Ed Brubaker, who wrote the fateful issue #25 wherein Captain America was fired on by a sniper, comments on the constraints of Captain America’s patriotism dominating his public perception. In a New York Daily News interview he suggests, “What I found is that all the really hard-core left-wing fans want Cap to be standing out on and giving speeches on the street corner against the George W. Bush administration, and all the really right-wing fans all want him to be over in the streets of Baghdad, punching out Saddam Hussein”.

With the assassination and subsequent death of Captain America, Brubaker passes the mantle on to James Buchanan Barnes, Rogers’ wartime kid sidekick, “Bucky”. Captured by postwar by Soviet military intelligence, Barnes was brainwashed into becoming their deniable assassin, the Winter Soldier. In the 18 issues that follow on from Steve Rogers’ assassination, Barnes as the new Captain America must confront the corporatization of American life for himself.

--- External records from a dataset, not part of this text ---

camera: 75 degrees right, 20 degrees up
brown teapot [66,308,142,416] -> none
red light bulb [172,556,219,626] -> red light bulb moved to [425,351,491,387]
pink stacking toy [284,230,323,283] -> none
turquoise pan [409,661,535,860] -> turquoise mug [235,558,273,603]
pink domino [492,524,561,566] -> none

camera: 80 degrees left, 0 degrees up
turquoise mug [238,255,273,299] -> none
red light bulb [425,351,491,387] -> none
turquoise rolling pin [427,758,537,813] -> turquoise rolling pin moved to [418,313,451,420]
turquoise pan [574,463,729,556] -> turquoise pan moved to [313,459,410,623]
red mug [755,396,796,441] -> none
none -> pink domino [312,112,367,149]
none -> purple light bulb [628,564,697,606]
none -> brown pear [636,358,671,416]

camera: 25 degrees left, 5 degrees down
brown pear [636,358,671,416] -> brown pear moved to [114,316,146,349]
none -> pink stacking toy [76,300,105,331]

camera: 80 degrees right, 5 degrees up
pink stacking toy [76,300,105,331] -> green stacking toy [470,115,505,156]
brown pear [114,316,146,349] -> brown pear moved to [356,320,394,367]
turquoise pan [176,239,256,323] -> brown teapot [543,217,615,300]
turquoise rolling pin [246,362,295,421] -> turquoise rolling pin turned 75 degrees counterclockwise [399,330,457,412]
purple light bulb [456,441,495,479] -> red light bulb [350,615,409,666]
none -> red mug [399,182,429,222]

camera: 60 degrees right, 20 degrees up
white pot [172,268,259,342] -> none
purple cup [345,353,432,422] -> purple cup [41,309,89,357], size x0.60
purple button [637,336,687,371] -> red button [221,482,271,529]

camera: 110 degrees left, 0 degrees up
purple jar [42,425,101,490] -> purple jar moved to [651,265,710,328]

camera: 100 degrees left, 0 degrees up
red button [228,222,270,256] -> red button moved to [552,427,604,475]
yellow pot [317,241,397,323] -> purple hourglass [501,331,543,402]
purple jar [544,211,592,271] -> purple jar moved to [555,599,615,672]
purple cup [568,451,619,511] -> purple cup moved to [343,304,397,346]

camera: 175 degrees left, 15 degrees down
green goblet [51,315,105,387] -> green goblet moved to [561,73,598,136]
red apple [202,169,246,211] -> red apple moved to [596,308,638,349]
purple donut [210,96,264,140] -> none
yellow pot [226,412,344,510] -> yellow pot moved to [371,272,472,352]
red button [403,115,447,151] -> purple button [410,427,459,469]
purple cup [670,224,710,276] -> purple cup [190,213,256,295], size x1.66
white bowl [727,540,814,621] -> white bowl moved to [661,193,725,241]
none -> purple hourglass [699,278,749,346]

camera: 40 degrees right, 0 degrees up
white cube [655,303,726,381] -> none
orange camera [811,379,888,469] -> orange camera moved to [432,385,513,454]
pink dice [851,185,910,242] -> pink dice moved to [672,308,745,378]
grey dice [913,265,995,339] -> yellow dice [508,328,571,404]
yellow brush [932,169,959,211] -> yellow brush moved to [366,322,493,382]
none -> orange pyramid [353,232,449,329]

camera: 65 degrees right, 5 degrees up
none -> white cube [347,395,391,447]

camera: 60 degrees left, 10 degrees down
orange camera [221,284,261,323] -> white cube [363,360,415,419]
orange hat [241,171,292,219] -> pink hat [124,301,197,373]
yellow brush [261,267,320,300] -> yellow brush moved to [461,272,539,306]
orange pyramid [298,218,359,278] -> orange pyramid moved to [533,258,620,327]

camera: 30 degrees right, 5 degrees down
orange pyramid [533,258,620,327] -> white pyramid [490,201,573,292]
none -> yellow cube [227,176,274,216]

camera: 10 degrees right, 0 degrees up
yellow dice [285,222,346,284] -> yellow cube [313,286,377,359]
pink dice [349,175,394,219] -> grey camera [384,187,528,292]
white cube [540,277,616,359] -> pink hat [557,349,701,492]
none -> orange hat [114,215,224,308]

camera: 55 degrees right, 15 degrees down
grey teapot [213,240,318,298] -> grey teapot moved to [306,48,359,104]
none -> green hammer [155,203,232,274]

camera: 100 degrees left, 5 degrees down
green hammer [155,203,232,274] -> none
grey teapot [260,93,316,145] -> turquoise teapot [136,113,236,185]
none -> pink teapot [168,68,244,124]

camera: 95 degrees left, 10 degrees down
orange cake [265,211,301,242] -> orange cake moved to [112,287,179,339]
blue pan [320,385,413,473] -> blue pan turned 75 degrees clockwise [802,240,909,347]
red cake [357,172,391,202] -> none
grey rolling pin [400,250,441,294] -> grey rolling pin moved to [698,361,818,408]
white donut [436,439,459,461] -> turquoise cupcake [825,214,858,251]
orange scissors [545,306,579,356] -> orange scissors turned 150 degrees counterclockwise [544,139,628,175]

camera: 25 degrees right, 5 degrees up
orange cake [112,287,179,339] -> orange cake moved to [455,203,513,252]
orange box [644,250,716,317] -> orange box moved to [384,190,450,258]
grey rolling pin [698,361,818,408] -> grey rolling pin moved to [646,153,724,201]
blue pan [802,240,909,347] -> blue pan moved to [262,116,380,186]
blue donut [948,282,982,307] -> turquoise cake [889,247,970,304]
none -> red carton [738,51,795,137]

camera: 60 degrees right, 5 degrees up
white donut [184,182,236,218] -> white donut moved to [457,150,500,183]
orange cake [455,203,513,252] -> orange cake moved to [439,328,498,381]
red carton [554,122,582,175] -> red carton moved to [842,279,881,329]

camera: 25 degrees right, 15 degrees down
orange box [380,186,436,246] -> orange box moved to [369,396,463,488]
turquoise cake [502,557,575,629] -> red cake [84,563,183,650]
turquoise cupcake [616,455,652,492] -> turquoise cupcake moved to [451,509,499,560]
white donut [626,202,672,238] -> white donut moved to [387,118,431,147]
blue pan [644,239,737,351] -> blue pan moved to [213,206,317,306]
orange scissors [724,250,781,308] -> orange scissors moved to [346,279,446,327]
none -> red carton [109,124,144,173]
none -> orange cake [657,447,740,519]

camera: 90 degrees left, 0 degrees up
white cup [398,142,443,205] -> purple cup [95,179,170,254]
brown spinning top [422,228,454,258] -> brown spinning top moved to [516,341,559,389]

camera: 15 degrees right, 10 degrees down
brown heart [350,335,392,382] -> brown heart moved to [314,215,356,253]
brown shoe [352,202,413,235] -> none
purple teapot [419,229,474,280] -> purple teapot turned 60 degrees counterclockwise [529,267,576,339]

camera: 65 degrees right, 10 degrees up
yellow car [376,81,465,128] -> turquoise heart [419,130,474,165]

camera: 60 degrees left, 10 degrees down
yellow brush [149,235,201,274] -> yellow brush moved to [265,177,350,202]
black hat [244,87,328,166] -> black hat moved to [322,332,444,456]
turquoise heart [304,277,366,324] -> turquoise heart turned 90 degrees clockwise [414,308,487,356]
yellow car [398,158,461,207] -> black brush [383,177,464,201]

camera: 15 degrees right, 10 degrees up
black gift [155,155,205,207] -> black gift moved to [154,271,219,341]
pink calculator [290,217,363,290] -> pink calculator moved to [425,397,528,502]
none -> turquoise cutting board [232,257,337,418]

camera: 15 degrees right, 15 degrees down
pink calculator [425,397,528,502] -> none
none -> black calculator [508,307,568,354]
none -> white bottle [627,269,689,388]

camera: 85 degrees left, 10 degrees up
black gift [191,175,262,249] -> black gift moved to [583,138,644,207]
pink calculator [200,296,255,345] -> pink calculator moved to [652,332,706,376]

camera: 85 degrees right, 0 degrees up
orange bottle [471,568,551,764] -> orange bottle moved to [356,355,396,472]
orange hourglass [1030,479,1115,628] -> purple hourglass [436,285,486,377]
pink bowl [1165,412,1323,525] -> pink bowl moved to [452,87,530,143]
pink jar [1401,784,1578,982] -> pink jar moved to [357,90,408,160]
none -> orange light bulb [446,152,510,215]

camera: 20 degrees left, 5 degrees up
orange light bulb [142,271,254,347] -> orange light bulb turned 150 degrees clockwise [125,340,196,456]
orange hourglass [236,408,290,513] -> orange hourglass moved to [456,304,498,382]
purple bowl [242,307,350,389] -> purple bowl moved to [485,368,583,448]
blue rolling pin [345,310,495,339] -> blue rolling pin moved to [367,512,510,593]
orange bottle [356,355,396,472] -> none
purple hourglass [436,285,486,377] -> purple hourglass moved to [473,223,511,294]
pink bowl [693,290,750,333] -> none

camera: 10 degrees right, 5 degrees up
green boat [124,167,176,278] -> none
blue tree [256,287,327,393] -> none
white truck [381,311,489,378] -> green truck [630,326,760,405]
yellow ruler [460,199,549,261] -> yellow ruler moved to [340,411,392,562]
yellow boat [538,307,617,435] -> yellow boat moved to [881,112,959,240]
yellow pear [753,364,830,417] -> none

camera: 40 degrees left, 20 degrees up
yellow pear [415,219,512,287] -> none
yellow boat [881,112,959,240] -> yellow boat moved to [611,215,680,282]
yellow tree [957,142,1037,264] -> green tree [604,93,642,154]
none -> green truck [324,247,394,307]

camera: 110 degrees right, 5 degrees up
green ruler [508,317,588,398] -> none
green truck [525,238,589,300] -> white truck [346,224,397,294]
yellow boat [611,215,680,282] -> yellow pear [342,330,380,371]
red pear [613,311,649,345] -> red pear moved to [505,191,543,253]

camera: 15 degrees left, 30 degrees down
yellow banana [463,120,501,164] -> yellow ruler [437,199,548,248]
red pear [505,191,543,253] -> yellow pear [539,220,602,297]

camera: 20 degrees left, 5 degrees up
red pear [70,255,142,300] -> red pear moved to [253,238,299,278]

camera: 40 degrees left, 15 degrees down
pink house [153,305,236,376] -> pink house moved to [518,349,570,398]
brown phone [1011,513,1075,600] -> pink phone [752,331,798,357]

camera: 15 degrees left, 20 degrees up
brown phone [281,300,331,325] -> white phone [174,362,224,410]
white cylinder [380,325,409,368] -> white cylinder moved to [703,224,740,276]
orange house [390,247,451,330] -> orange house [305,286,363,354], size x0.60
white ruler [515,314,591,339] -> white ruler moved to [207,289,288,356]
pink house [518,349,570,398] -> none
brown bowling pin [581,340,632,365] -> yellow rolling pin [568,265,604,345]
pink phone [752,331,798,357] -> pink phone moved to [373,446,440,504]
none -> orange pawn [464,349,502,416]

The Red Skull, Rogers’ chief adversary and the man ultimately responsible for Rogers’ death, has infiltrated the US economy and has caused a collapse of the housing market, in turn causing an economy-wide downturn. While confronting his own dubious corporatization as hired killer (an occupation his brainwashing prevented him from resisting), the new Captain must also confront evolved villains who have weaponized the free-market system itself. Just as with the original, Brubaker constructs a Captain America that must confront corporatization just as he must his own alienation.